Market Finds – Climb into the classics of tomorrow
As appealing as new luxury vehicles are, the unbearable truth is that after a year of ownership and the first 10,000 miles, the car is often worth half of what you paid for it. Alternatively, models built by the big brands over the last 10-15 years – many of which boast low mileage and all the creature comforts you could possibly wish for – can be snapped up at quite affordable prices. For the same cost as a new executive saloon or an entry-level sports car, for example, one can buy into the Olympus of the iconic marques. Who wouldn’t like to be greeted by an Aston Martin, Bentley, Ferrari, Maserati or Porsche when you leave your house every morning?
Porsche 911 GT2
Each generation of the Porsche 911 has its favourites among enthusiasts and collectors, and in the 997 series of models the GT2 is certainly one of them. The unusual combination of high-pressure turbocharging, lightweight construction, rear-wheel drive and manual transmission make the GT2 one of the most exhilarating cars to leave Zuffenhausen between 2008 and 2012. At the Nürburgring Nordschleife, for example, it was just half-a-second slower than the V10-engined Carrera GT. This ultra-low-mileage example was owned by the royal family of Dubai, and will be sold by Silverstone Auctions on 15 October, estimated at £130,000-150,000. Given the current exchange rate, this alternative to a new Porsche 991 Turbo could be a potentially lucrative investment.

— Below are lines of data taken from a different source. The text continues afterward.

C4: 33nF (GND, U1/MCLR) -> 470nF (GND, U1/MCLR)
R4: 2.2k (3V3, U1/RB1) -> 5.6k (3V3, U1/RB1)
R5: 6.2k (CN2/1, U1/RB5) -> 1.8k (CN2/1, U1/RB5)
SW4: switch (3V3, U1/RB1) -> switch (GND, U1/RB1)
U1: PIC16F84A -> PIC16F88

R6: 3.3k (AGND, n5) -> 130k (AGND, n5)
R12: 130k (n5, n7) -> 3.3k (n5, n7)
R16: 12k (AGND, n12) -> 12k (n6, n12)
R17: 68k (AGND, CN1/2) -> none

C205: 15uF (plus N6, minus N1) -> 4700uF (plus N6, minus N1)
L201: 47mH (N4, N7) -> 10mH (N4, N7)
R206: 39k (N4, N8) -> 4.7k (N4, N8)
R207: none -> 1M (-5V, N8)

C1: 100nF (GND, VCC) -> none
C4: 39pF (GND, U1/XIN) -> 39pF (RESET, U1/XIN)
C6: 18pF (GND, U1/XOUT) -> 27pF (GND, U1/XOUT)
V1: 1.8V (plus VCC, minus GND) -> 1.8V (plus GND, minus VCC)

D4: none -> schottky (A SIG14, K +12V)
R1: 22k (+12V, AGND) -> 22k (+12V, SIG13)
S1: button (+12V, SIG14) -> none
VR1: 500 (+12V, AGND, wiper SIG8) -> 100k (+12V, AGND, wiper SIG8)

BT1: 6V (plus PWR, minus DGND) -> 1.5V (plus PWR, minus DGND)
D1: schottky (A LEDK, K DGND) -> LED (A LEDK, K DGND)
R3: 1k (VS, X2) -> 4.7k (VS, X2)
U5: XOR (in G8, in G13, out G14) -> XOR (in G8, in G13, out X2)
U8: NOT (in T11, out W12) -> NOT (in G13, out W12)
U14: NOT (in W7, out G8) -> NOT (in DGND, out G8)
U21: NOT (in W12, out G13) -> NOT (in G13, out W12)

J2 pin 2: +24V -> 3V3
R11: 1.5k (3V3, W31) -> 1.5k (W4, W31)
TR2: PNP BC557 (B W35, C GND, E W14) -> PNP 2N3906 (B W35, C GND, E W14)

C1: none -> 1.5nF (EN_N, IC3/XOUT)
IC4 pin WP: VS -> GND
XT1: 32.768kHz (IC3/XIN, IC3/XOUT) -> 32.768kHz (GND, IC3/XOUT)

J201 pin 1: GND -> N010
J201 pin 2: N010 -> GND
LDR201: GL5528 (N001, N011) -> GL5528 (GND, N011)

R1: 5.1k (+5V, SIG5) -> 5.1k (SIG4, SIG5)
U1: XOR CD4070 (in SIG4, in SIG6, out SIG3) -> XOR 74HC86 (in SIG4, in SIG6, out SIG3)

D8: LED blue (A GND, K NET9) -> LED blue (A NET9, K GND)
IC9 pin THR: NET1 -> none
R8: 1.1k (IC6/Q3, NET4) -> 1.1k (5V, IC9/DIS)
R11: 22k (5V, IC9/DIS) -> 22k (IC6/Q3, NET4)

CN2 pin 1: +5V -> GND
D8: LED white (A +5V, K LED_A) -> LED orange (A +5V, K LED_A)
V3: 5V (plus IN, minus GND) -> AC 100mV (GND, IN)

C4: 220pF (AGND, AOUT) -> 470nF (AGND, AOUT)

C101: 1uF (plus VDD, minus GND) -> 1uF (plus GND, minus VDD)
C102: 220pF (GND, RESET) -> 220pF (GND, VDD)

It’s been almost 15 years since Maserati revealed the fifth generation of its sporty and elegant Quattroporte, and we’re sure you won’t disagree that the Pininfarina-designed saloon was actually rather good. Those sultry lines are accompanied by a soul-stirring V8 purr that the sports car giant can only dream of now. In the Classic Driver Market, the earliest examples can be bought for around 20,000 euros. For double that – or the equivalent of a well-equipped Mercedes A-Class – you could buy a low-mileage Quattroporte from 2009 in an understated black-over-black colour combination.
Ferrari 599 GTB
Above all, Ferrari owes its mythical reputation to its vast 12-cylinder, front-engined Grand Tourers. If the current F12 is still a little out of your budget, examples of the 599 GTB Fiorano are currently valued at a little over 100,000 euros – around a third of the original price, for what is a 10-year-old 600bhp V12 supercar. While 599s are more often spied in tasteful dark colours, this virginal ‘Giallo Modena’ example would be our pick.
Aston Martin V8 Vantage
Aston Martin finally completed the transition to mass production with the V8 Vantage in 2005. By 2014, it had sold almost 20,000 cars. In light of the inflationary production numbers, used examples can be bought at bargain prices. And we forget what an interesting sports car the V8 Vantage was (and still is), with its elegant, understated lines drawn by Henrik Fisker. This Tungsten Silver over Iron Ore Red example from 2006 is listed for 39,000 euros, and there are few contemporary sports cars we’d choose over this one at that price.
Remember a time before every celebrity hairdresser or football player drove a Bentley? Prior to the success of the Continental GT, its saloons, coupés and convertibles – produced in ultra-low numbers – were reserved for a highly exclusive clientele. The last witness to this era was the Arnage, built from 1998 to 2010 with that legendary 6.75-litre V8. Handcrafted and equipped with the finest leathers and woods, the saloon is still very impressive to drive, and surprisingly cheap, too. Just 36,000 euros will grant your admission to the Bentley Owners’ Club, with this model from 2000.